WRITTEN INSTRUCTION.
Extend the article below on designing multicore hard real-time systems for safety and reliability, picking up right after its last sentence. Write only the continuation of the article, not anything about the data.

PROVIDED PASSAGE.

Designing for Safety and Reliability in Multicore Hard-Real Time Applications

By Jay Thomas

Director, Field Development

LDRA

June 03, 2025

Blog

Designing for Safety and Reliability in Multicore Hard-Real Time Applications

Hard real-time applications, including automotive, avionics, industrial, and military systems, demand deterministic execution times for mission-critical tasks. To increase performance, many of these applications utilize multicore processors to split complex software code across many cores to reduce overall processing execution time.

While this tends to lower the average execution time for a given set of tasks compared to single-core processor-based systems, contention between cores for hardware shared resources (HSR) introduces variability. This variability results in a wider spread between the best-case execution time (BCET) and worst-case execution time (WCET).

WCET is a crucial factor in designing reliable and safe hard real-time systems that need to guarantee that mission-critical tasks are completed within a set time window. If such a task takes too long to complete, a crucial function of the system may fail. For example, consider if important data is not read from a sensor or bus on time. Every subsequent function could be processing with old or bad data, leading to undesirable results. In the case of an airplane or vehicle, missing mission-critical timing deadlines could be catastrophic.

This article will explore the process of designing systems that safely and reliably meet hard real-time timing requirements, including understanding industry standard guidance documents, how execution time can be negatively impacted by multicore processor architectures, and ways to determine the WCET of a mission-critical task so developers can guarantee timing deadlines are met every time.

Industry Standard Guidance Documents

To address execution timing challenges in multicore processor-based systems, embedded software developers can turn to guidance documents like CAST-32A, AMC 20-193, and AC 20-193, depending upon the application and industry. For example, CAST-32A from the Certification Authorities Software Team (CAST) outlines important considerations for multicore processor timing and sets Software Development Life Cycle (SDLC) objectives for a better understanding of the behavior of a multicore system. In Europe, the AMC 20-193 document has superseded and replaced CAST-32A, and in the U.S., the AC 20-193 document has done the same. These successor documents, collectively referred to as A(M)C 20-193, largely duplicate the principles outlined in CAST-32A.

Figure 1: Guidance documents like A(M)C 20-193 support developers of hard real-time systems to address multicore processing issues and meet the strict timing requirements of industry regulations and standards. (Source: LDRA)

Figure 1 shows a visual representation of the relationships among key civil aviation documents, outlining the landscape of guidance available to developers. Guidance documents like A(M)C 20-193 describe acceptable means for showing compliance with industry reliability specifications for aspects related to multicore-based systems. In this example, A(M)C 20-193 places significant focus on developers providing evidence that the allocated resources of a system are sufficient to allow for worst-case execution times. Such evidence requires that developers adapt development processes and tools to iteratively collect and analyze execution times in controlled ways that help them to optimize code throughout the development lifecycle.

Specifically, A(M)C 20-193 specifies multicore processor timing and interference objectives for software planning through to verification that include the following:

Documentation of multicore processor (MCP) configuration settings throughout the project lifecycle, as the nature of software development and testing makes it likely that configurations will change. (MCP_Resource_Usage_1)
Identification of and mitigation strategies for MCP interference channels to reduce the likelihood of runtime issues. (MCP_Resource_Usage_3)
Ensure that MCP tasks have sufficient time to complete execution and adequate resources are allocated when hosted in the final deployed configuration. (MCP_Software_1 and MCP_Resource_Usage_4)

RECORDED INFORMATION.

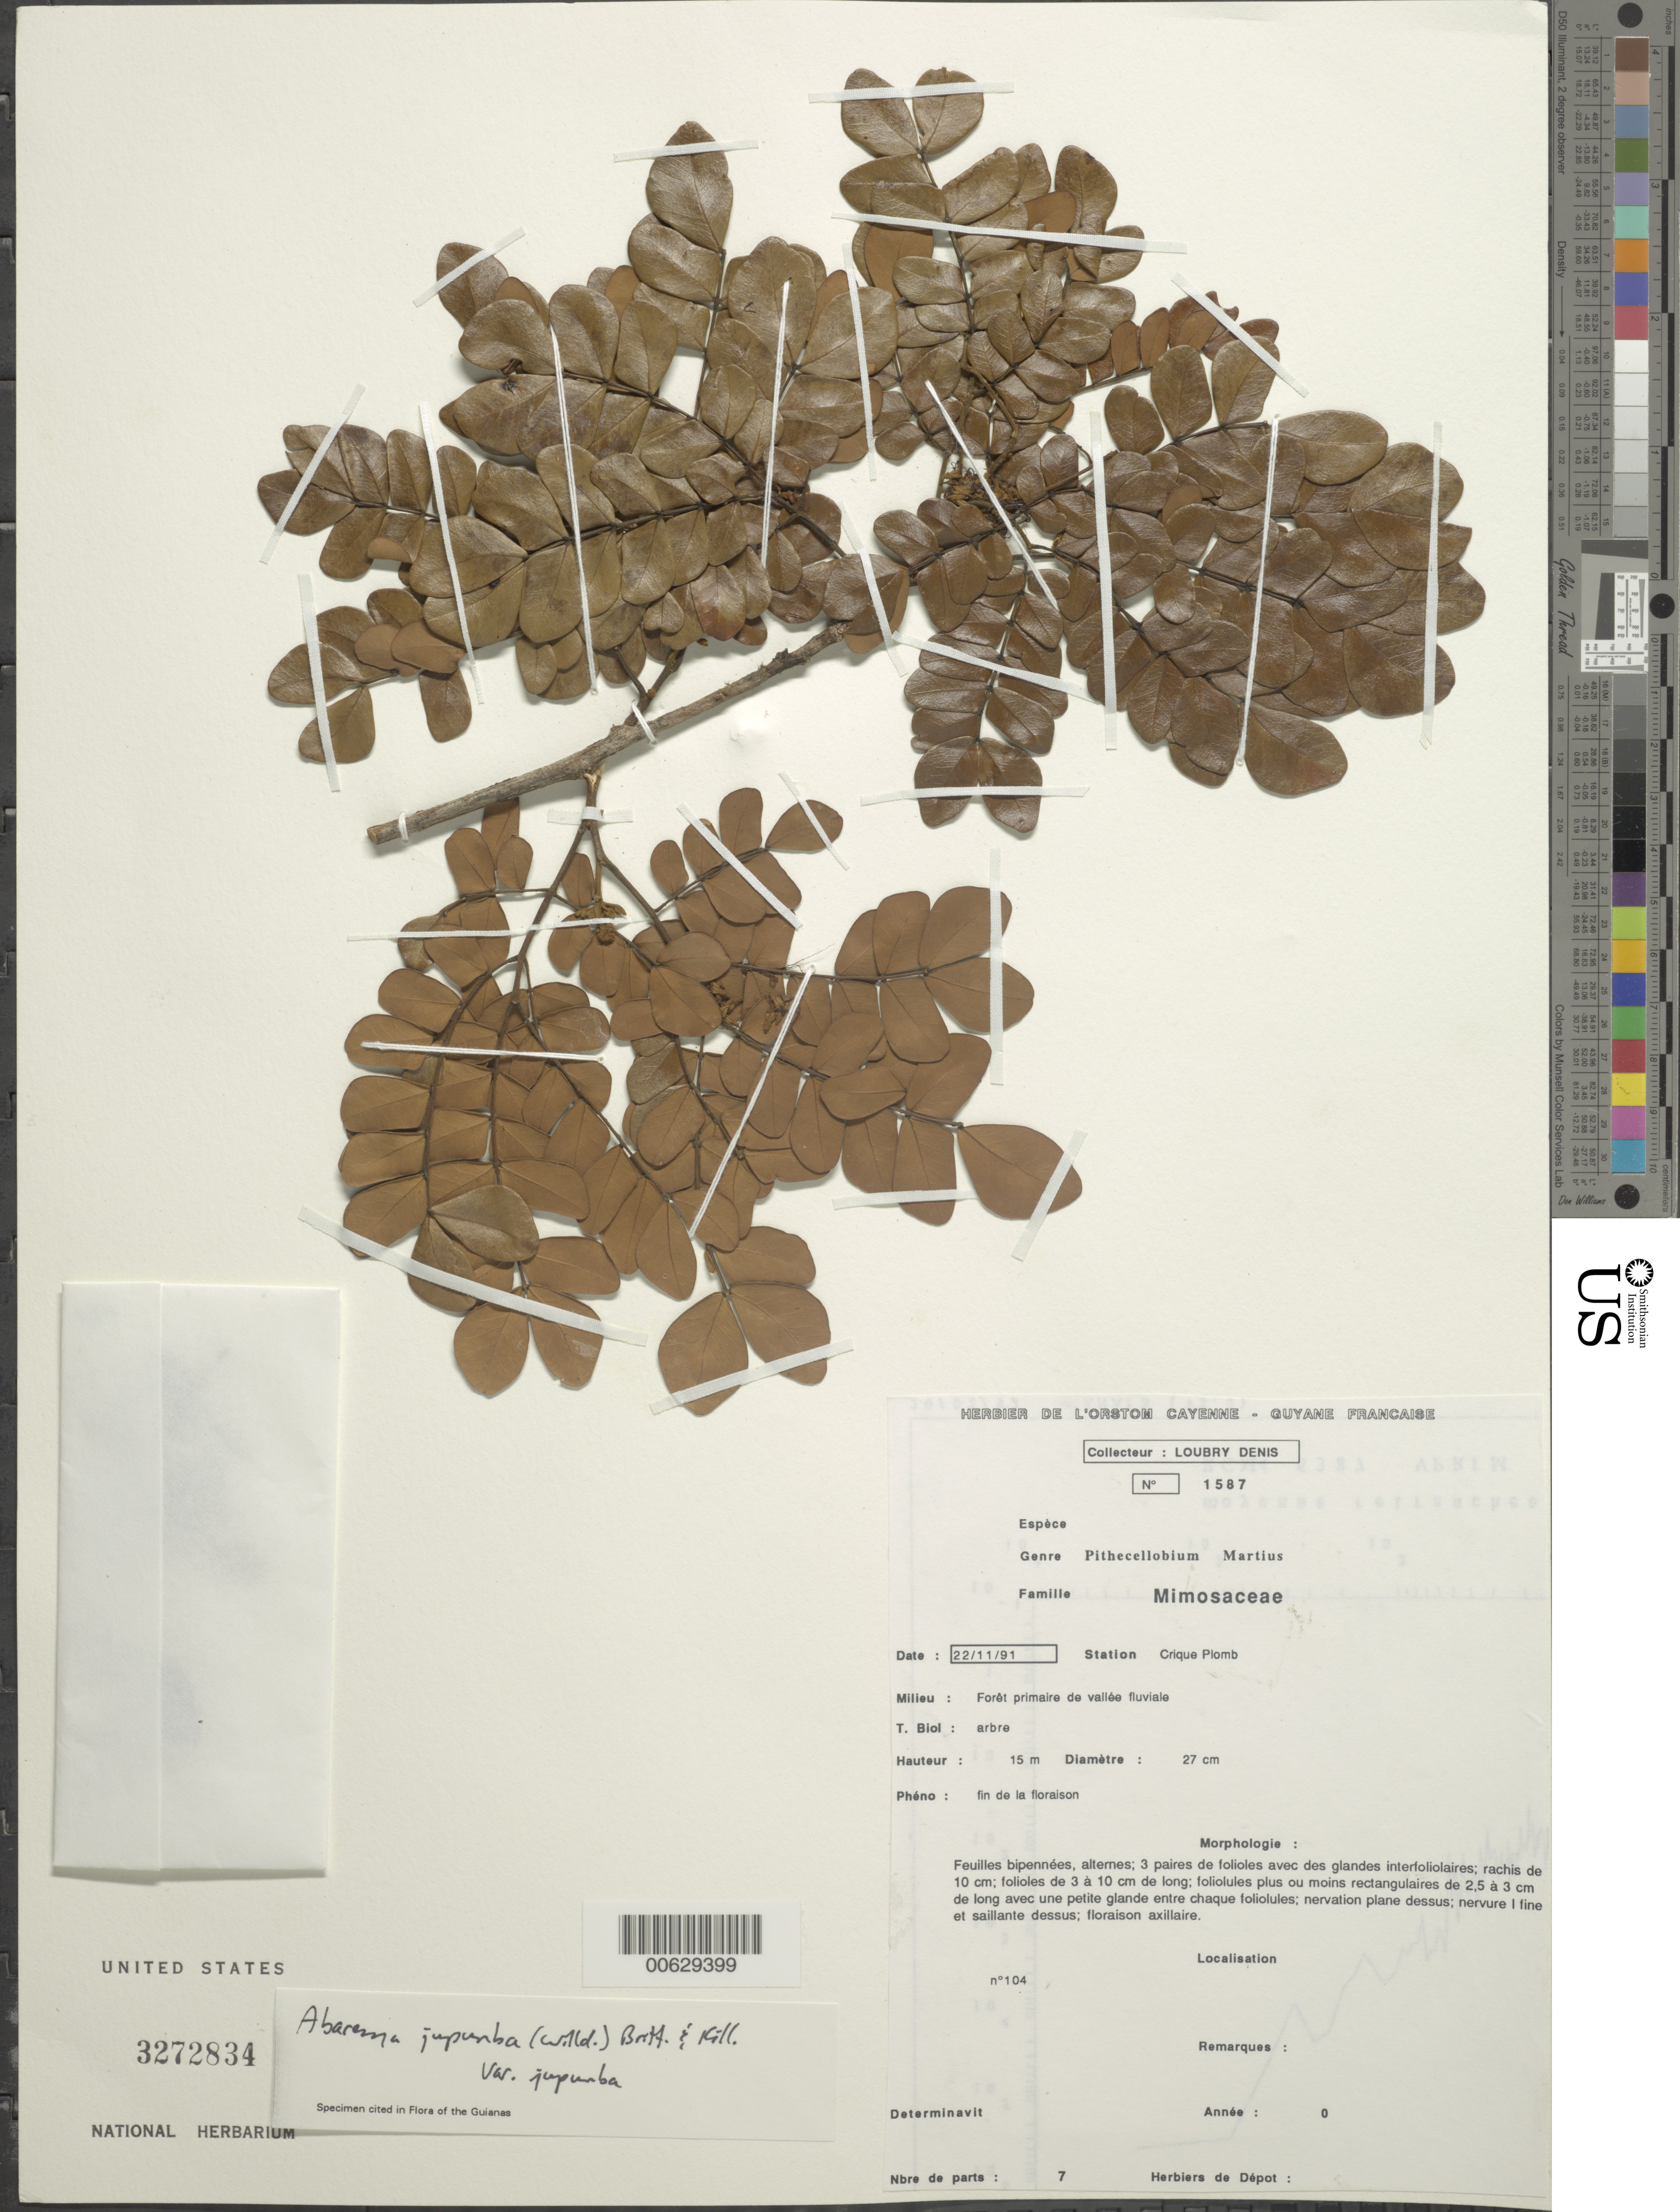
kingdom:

RESULT OF THE TASK.
Exercising data and control coupling among software components during testing to demonstrate that their impacts are restricted to those intended by the design. (MCP_Software_2)

A(M)C 20-193 covers partitioning in time and space, enabling developers to determine WCETs and verify applications separately if they have verified that the multicore-based system itself supports robust resource and time partitioning. Making use of these partitioning methods helps developers to mitigate multicore contention issues. Note that not all hardware shared resources can be partitioned in this way. In either case, the specifics of DO-178C require evidence of adequate resourcing.

It's important to note that these are guidance documents and are not prescriptive requirements, and compliance may not even be mandatory, depending on the industry. Rather, they guide and support developers toward adhering to widely accepted standards like DO-178C. A(M)C 20-193, for example, does not specify exact methods for achieving objectives, leaving developers to implement measurements in ways that best suit their application and development environment. Alternative means of compliance may be used but must still meet the relevant requirements, ensure an equivalent level of safety, and be approved by the appropriate agencies or governing bodies.

Worst-Case Execution Time

To be able to assure that enough processor resources are allocated to guarantee the reliable execution of mission-critical tasks, developers must determine the worst-case execution time (WCET) for each task. Note that not every timing deadline is mission-critical. Nothing catastrophic occurs if an update to a display is delayed by a few milliseconds. Thus, the first step in determining WCET is to assess which tasks are hard real-time and critical to reliable operation.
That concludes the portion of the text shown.